Untuk bumi yang lestari

Kabar Baru| 10 Februari 2022

Gen Z Indonesia Belum Advokasi Kebijakan Iklim

Gen Z Indonesia masih menjadi penyemangat dan penghibur dalam gerakan mencegah krisis iklim Belum masuk ke dalam advokasi kebijakan.

Gen Z dan krisis iklim (Foto: Derks/Pixabay)

SURVEI Indikator Politik Indonesia tahun lalu menyebutkan 82% kelompok usia 18-35 tahun paham bahaya krisis iklim. Studi Pew Research Center juga menyatakan Generasi Z (gen Z) menjadi kelompok masyarakat paling aktif dalam menyuarakan kedaruratan iklim.
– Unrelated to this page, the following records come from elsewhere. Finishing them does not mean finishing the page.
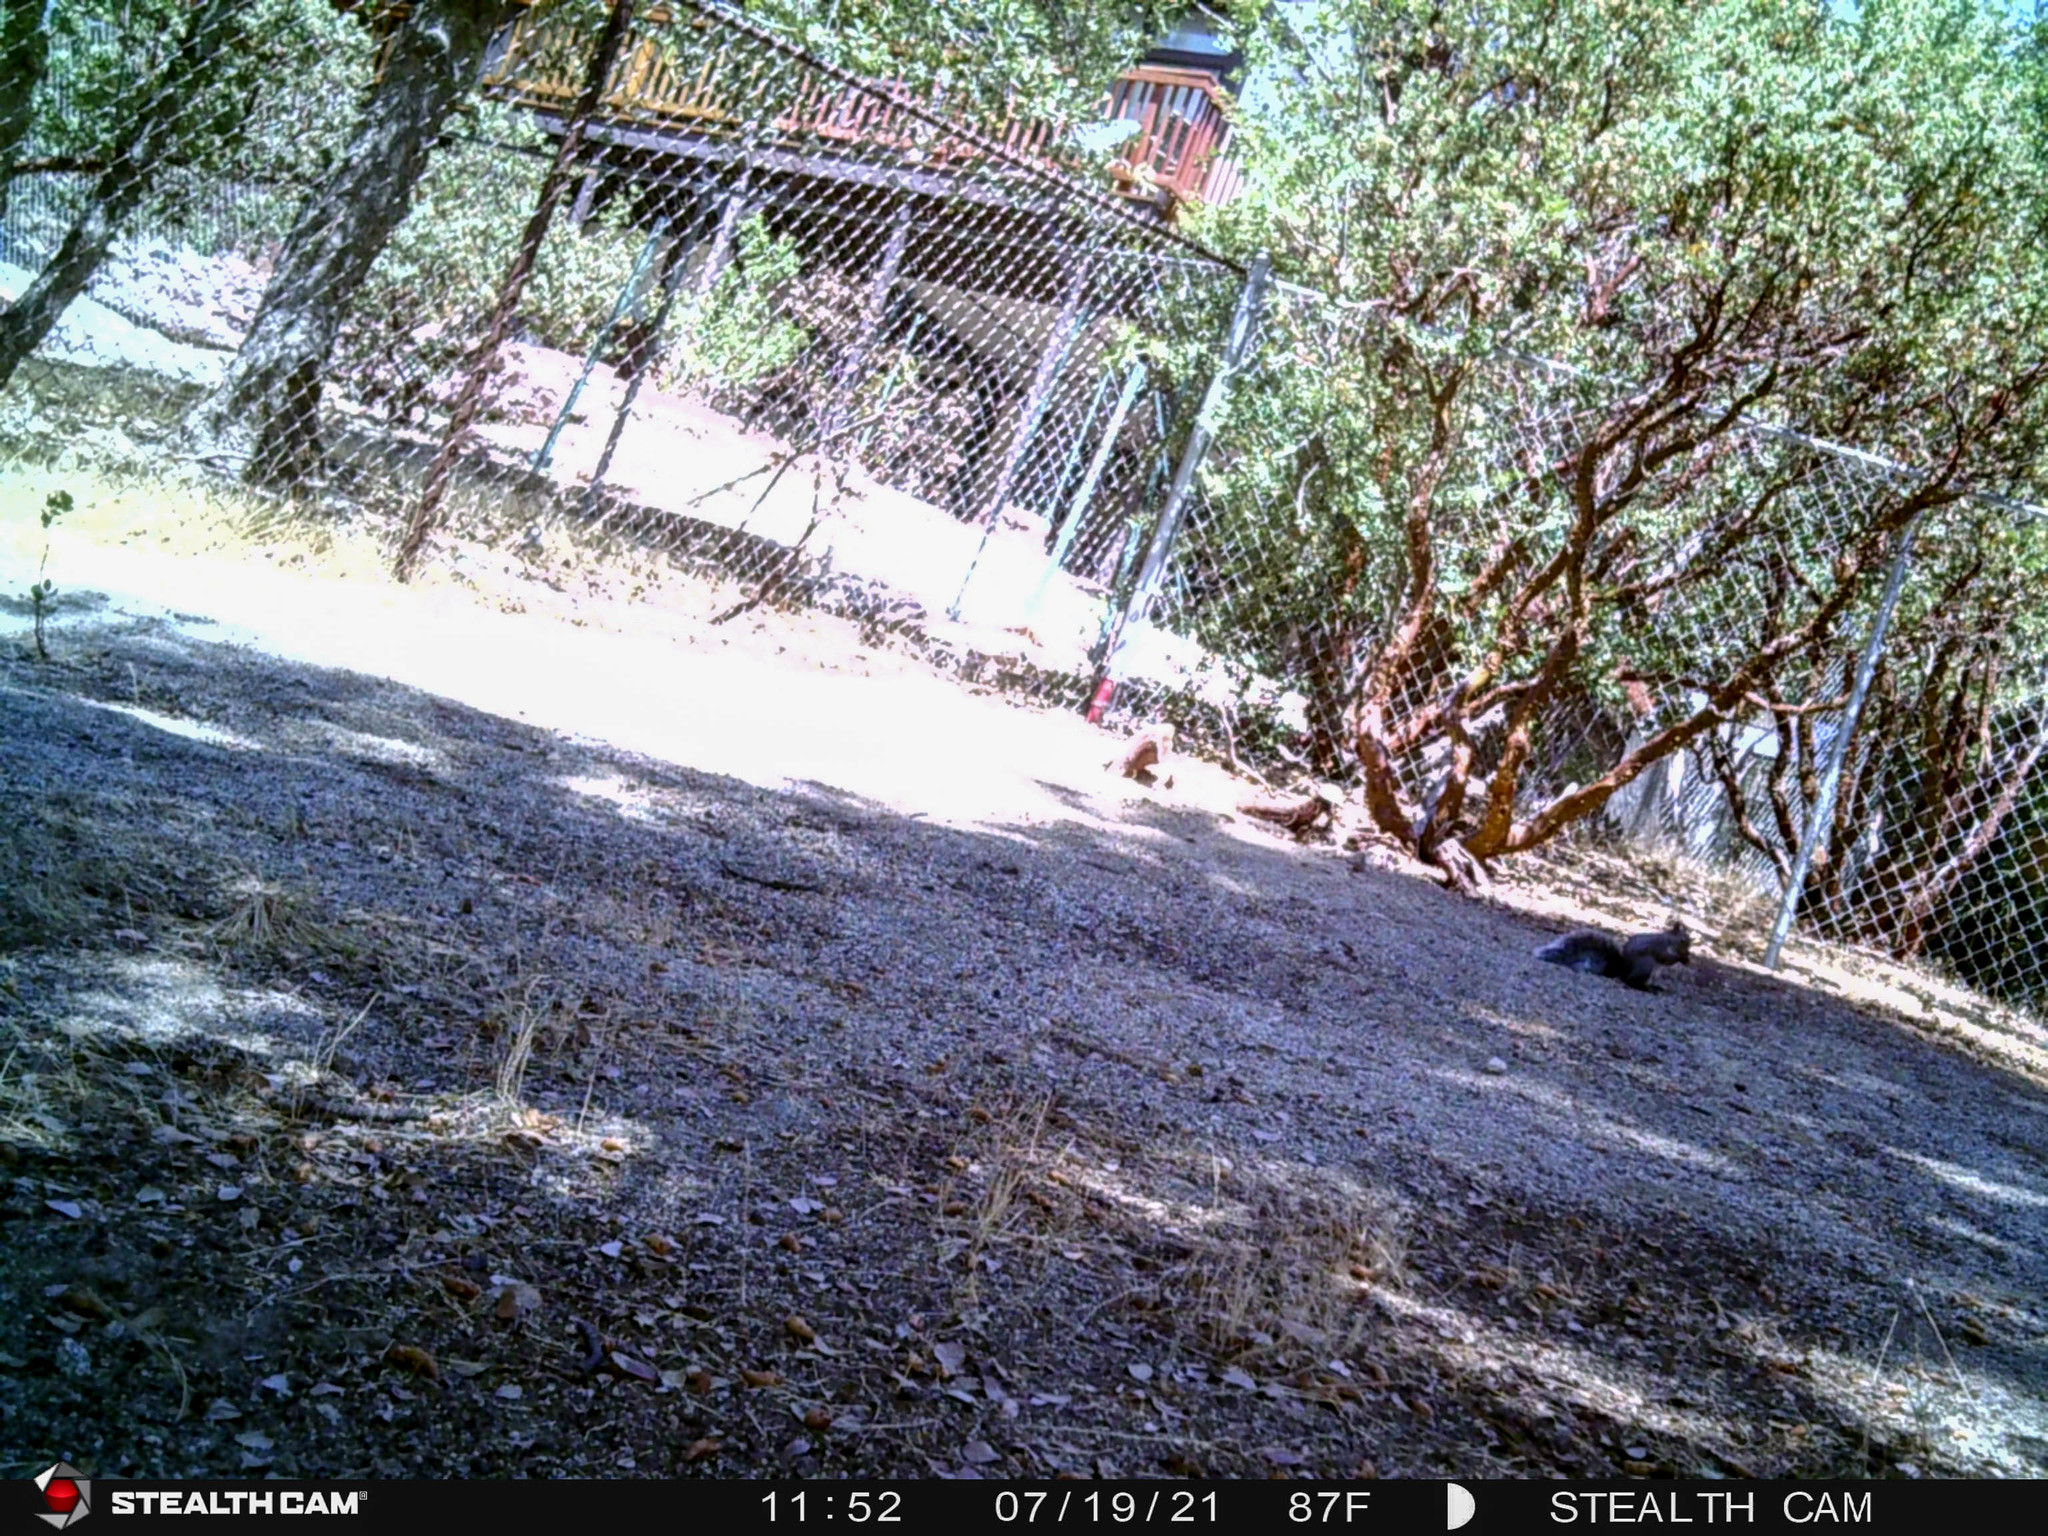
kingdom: Animalia
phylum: Chordata
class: Mammalia
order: Rodentia
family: Sciuridae
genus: Sciurus
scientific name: Sciurus griseus
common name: Western gray squirrel
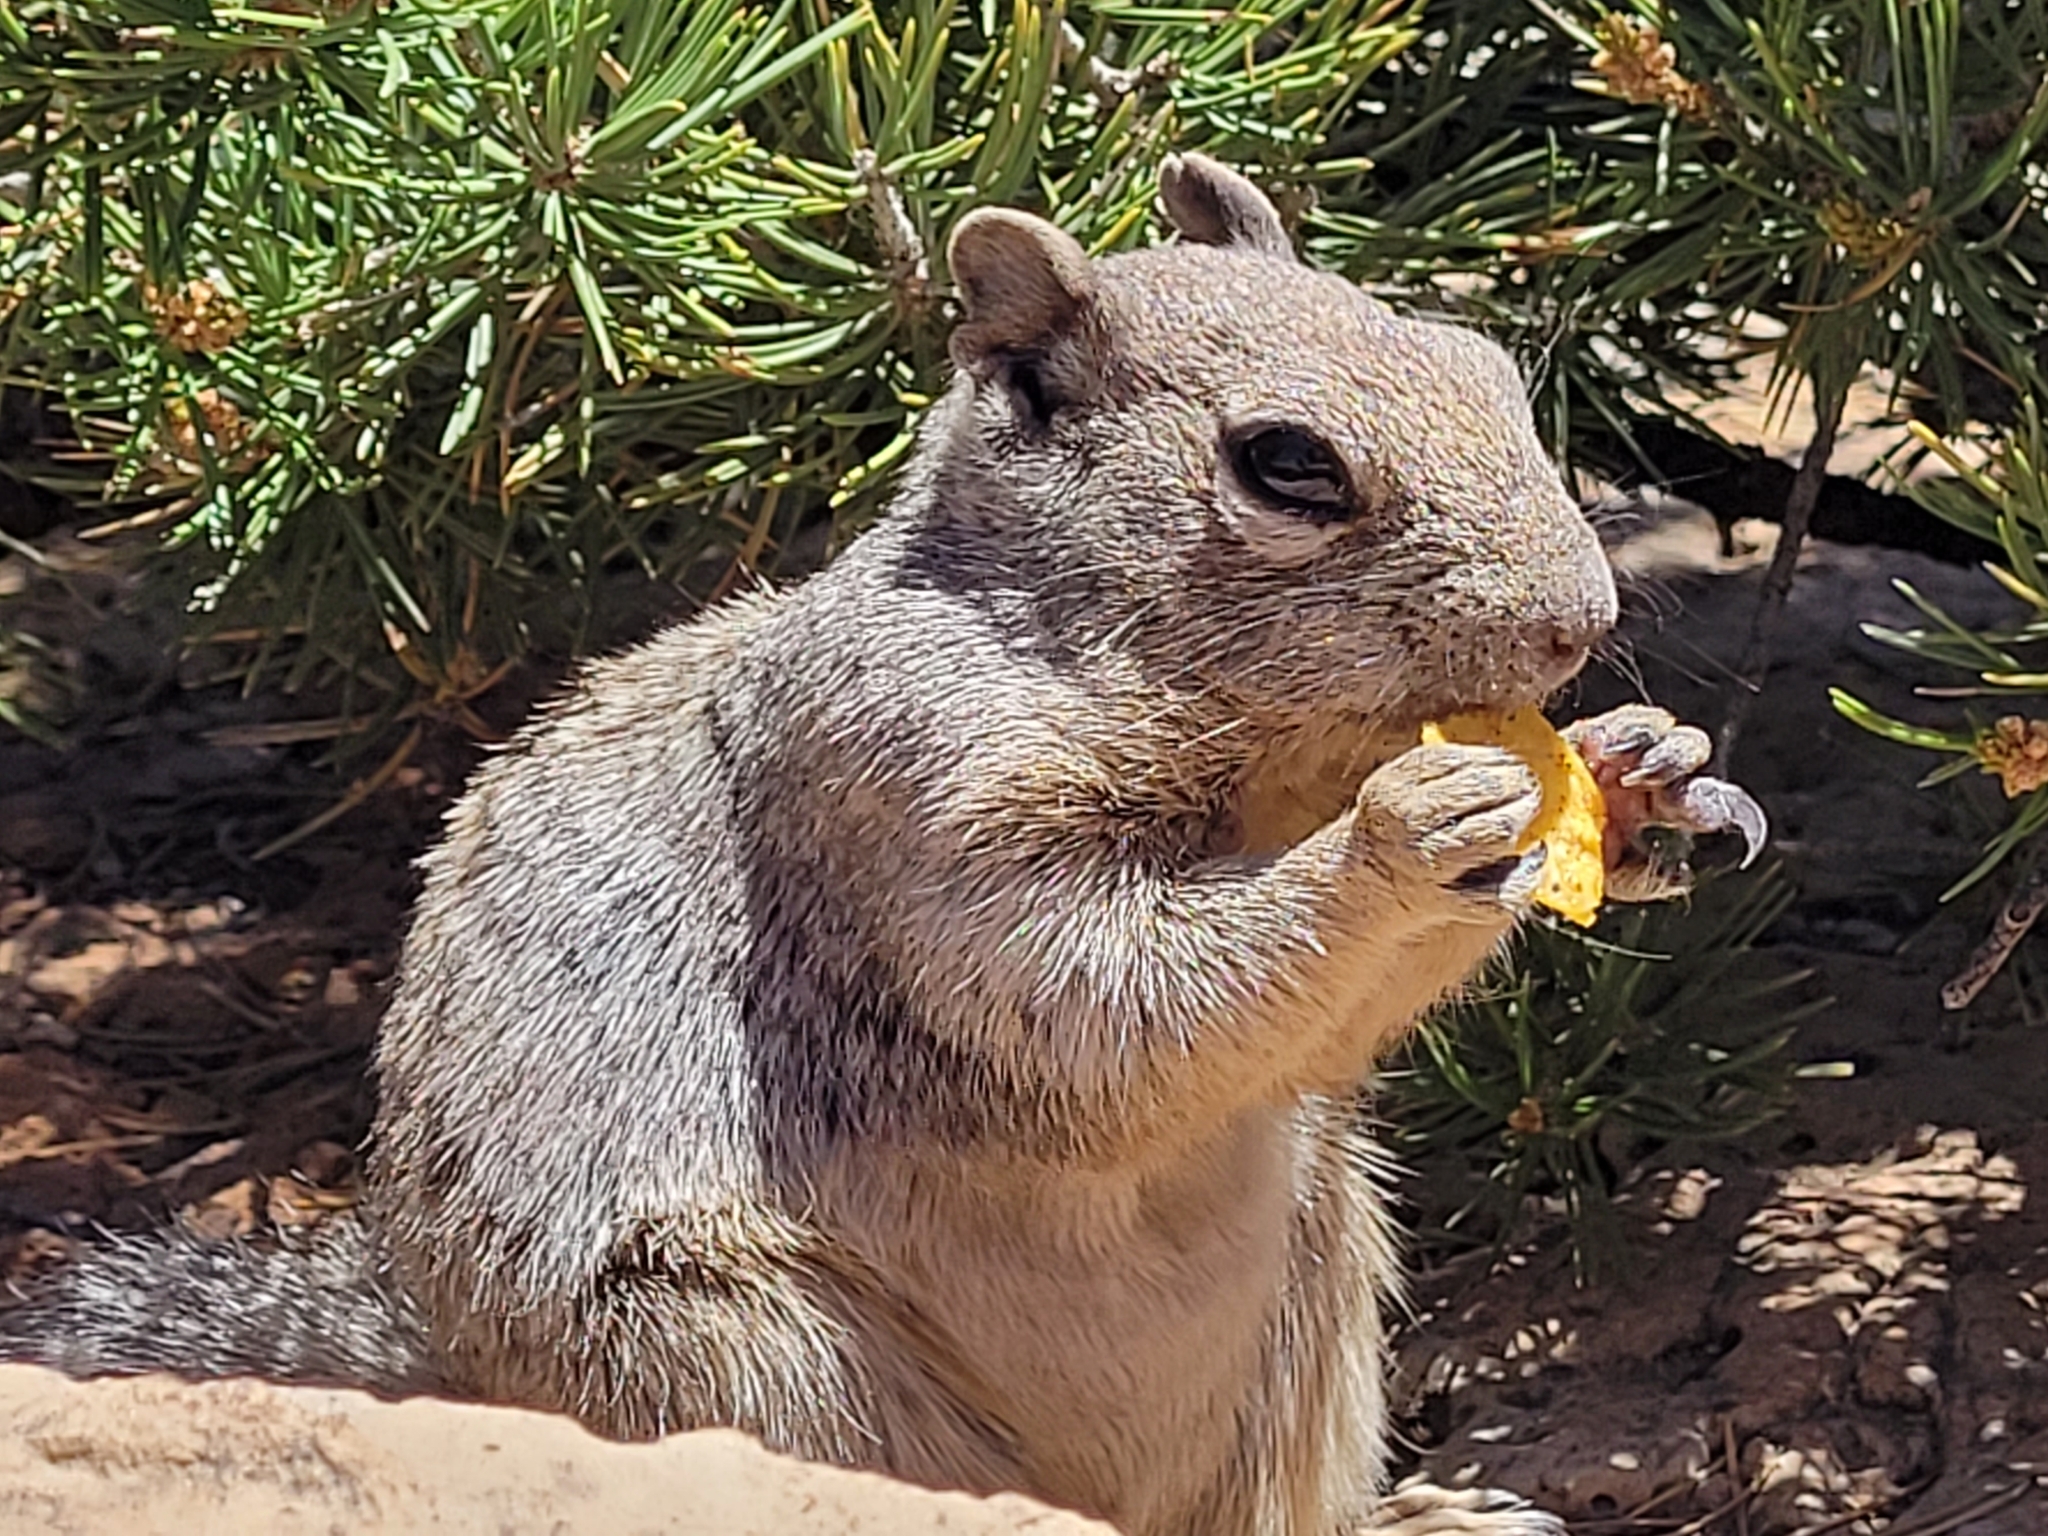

"Isu lingkungan dan perubahan iklim paling dekat dengan pemuda," kata Mohammad Syaban, dosen Hubungan Internasional Universitas Paramadina pada webinar “Politik Hijau Indonesia: COP26 dan Presidensi G20” dalam siaran pers, Rabu 9 Februari 2022.

Konstruksi Kayu

Menurut Syaban meski dekat dan paham dengan krisis iklim, para pemuda masih menjadi “penyemangat dan penghibur” dalam kebijakan terkait lingkungan di Indonesia. Seharusnya, menurut dia, pemuda aktif mendorong komitmen pengurangan emisi karbon di Indonesia dari berbagai forum multilateral.

Apalagi, kata Syaban, isu lingkungan menjadi salah satu agenda G20 Leaders Summit pada November 2022 di Bali. Meneruskan hasil dari COP-26 di Glasgow, Indonesia menjadikan transisi energi bersih sebagai isu prioritas dalam pembahasan G20 sebagai upaya menekan laju kenaikan suhu bumi.

Syaban mengatakan kebijakan publik terkait mitigasi krisis iklim dan transisi energi tidak akan terimplementasi dengan baik tanpa kelompok yang mendesak dan memaksa. "Peran pemuda Indonesia sangat krusial untuk mengambil bagian ini,” tambah Syaban.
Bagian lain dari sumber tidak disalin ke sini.